Although GMI and eHbA1c are based on average glucose, the two are calculated differently. The calculation for GMI is GMI (%) = 3.31 + 0.02392 x. [mean glucose in mg/dL]. The calculation for eHbA1c is: eHbA1c (%) = 3.38 x. [mean glucose in mg/dL].¹³ Gomez-Peralta et al emphasized that eHbA1c does not have a 1:1 match with HbA._1cGMI is considered equivalent to eHbA1c.¹²

5. Is GMI the same as HbA?_1c?

GMI is expected to be different from HbA_1c. Both measurements can be interpreted relative to each other.For example, if HbA_1c If it is higher than the GMI, this may mean that the individual is a hyperglycinator.¹² For HbA_1c If it is lower than the GMI, this may mean the person is a low glycator. Therefore, if diabetes management decisions are made based solely on her HbA,_1cwhich may increase the patient’s risk of developing hypoglycemia.¹³ Clinicians should not aim for HbA that is too low._1cto prevent spending excessive time in a hypoglycemic state.¹³ Bergensthal added that this difference could be due to red blood cells having a longer life span than normal, or due to biological or genetic variations.³

Another important difference is that HbA_1c GMI reflects the level of glycosylation of red blood cells, whereas GMI is based on glucose data from CGM taken from interstitial fluid.
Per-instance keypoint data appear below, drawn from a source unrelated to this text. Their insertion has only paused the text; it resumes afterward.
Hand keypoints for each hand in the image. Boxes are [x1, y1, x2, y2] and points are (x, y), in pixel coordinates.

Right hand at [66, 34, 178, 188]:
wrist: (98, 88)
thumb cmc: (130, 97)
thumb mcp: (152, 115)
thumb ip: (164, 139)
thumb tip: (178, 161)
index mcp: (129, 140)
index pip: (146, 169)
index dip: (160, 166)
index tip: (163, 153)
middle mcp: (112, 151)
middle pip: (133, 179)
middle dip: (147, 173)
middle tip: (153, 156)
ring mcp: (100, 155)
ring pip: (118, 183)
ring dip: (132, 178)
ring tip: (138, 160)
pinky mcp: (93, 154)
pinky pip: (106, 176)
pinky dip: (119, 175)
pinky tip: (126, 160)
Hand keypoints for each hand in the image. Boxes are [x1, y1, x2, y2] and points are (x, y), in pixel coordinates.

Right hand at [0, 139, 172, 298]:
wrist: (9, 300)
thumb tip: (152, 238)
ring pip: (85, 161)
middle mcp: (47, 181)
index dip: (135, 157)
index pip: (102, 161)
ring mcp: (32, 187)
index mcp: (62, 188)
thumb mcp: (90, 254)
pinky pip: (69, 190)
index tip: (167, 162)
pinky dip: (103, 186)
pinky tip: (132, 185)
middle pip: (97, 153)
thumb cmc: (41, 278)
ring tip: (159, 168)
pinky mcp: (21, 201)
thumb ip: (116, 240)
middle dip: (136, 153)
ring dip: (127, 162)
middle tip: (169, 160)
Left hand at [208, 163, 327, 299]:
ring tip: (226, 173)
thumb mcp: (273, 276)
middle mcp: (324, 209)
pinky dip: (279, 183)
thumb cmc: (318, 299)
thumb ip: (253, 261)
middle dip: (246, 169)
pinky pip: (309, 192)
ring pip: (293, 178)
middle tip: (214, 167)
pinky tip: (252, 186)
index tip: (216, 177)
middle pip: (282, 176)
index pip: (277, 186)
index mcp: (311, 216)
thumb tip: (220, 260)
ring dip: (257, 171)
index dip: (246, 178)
6. How to compare GMI and HbA_1c?

As mentioned above, GMI is a useful metric to approximate HbA._1cespecially if you need a 10-14 day summary.¹⁴ However, it is different from HbA._1c And it’s not exactly the same as eHbA_1c. This metric measures average blood sugar levels from continuous blood glucose meter data and provides an estimate of average blood sugar levels with results available in 2 weeks, compared to 2-3 months for HbA. To do._1c.
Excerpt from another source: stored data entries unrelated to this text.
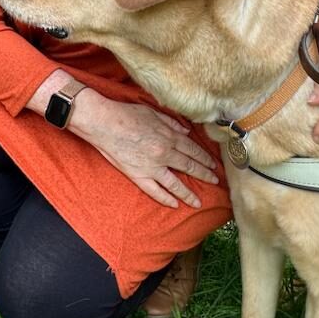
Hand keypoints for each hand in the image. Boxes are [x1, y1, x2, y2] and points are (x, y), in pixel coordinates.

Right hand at [73, 96, 219, 208]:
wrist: (104, 122)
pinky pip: (155, 191)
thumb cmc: (126, 114)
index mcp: (169, 136)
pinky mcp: (138, 176)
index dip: (205, 158)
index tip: (214, 165)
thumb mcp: (153, 112)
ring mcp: (151, 167)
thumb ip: (171, 122)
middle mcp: (164, 153)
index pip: (193, 150)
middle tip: (215, 182)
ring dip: (189, 194)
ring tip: (198, 202)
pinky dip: (166, 199)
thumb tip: (186, 131)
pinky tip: (175, 205)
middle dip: (204, 175)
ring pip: (176, 184)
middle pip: (189, 166)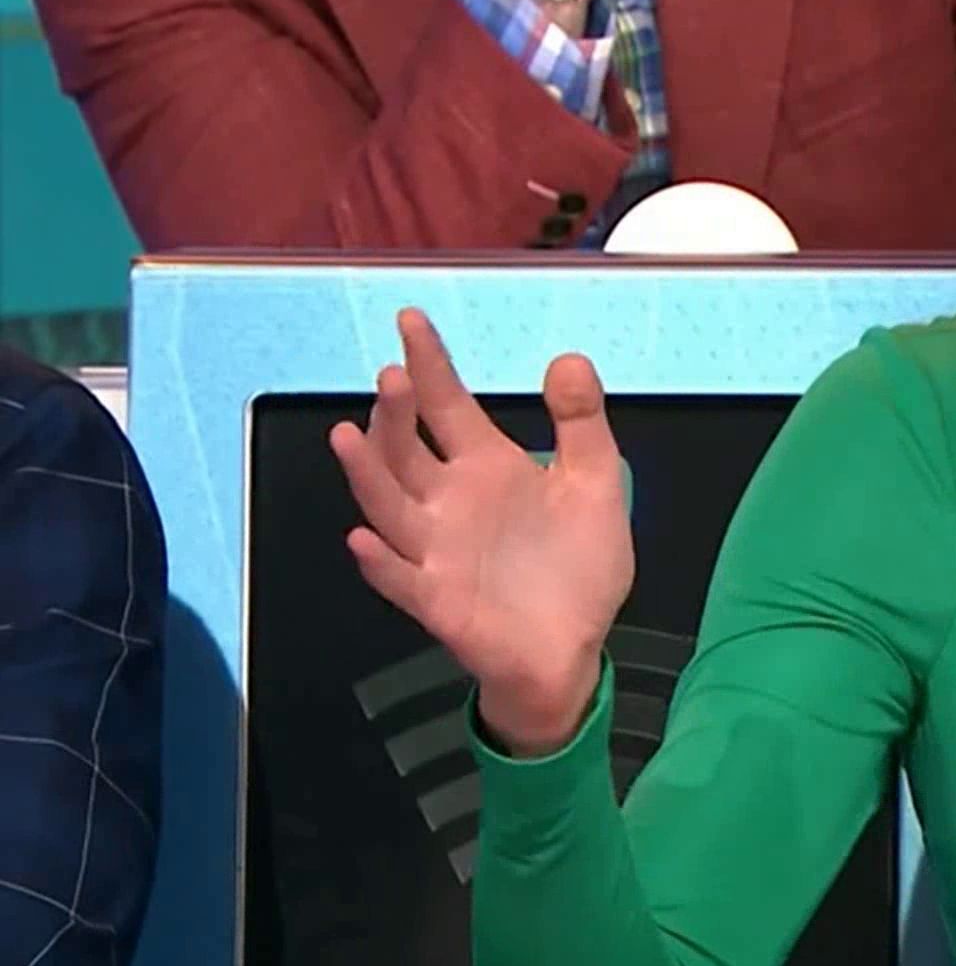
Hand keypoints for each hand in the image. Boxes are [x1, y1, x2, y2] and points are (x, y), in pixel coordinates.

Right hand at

Fang et al. conducted a prospective cohort study of 144 adults with type 2 diabetes and sleep apnea who were not taking insulin.¹⁵ Participants wore two sensors (Dexcom G4 and Abbott Libre Pro).The authors found that HbA_1c and GMI had only a moderate positive correlation ( r =0.68 to 0.71), with 36% to 43% of participants having an absolute difference between HbA._1c and GMI of 0.5 percentage point or more, and 9–18% of participants had an absolute difference of more than 1 percentage point.¹⁵ Wybrańczyk et al. discussed other factors that may influence GMI, including ethnicity and racial genotype, adipose tissue, blood sugar fluctuations, age, pregnancy, and chronic kidney disease (which causes impaired waste removal). We are discussing.¹⁶

What does this mean for your practice?

When using available CGM data to determine diabetes treatment, decisions can be based on multiple goals.For example, if HbA_1c is 6.9% and the TIR is 50%, the patient can increase the TIR to more than 70%. Additionally, clinicians may consider counseling patients that increasing TIR may reduce microvascular and macrovascular complications.The clinician and patient team should aim to discuss her HbA_1cDepending on the , GMI, and TIR levels, regular follow-up visits will be conducted to achieve the goals.

TIR is a useful additional metric to consider when assessing proper control of blood sugar levels, with the goal of spending more time on TIR. However, it is important to note that TIR is not the gold standard and goals vary depending on the patient’s age and pregnancy status. For older patients, especially those using insulin, hypoglycemia is a greater threat.¹⁶ Therefore, patient profile and risk factors should be considered when setting goals.

In addition to TIR, clinicians should also consider time above target (hyperglycemia) and time below target (hypoglycemia) when deciding on treatment. Time spent above, during, and below the goal is an important focus. If both the clinician and patient are aware of problem times, the clinician and patient can emphasize lifestyle changes to increase her TIR.Overall, the combination of TIR and HbA_1c Provides critical information to clinicians and patients. This broader perspective creates an opportunity to discuss improvement strategies regarding lifestyle changes. Clinicians skilled in interpreting CGM data will be better equipped to address the devastating complications of this ubiquitous disease.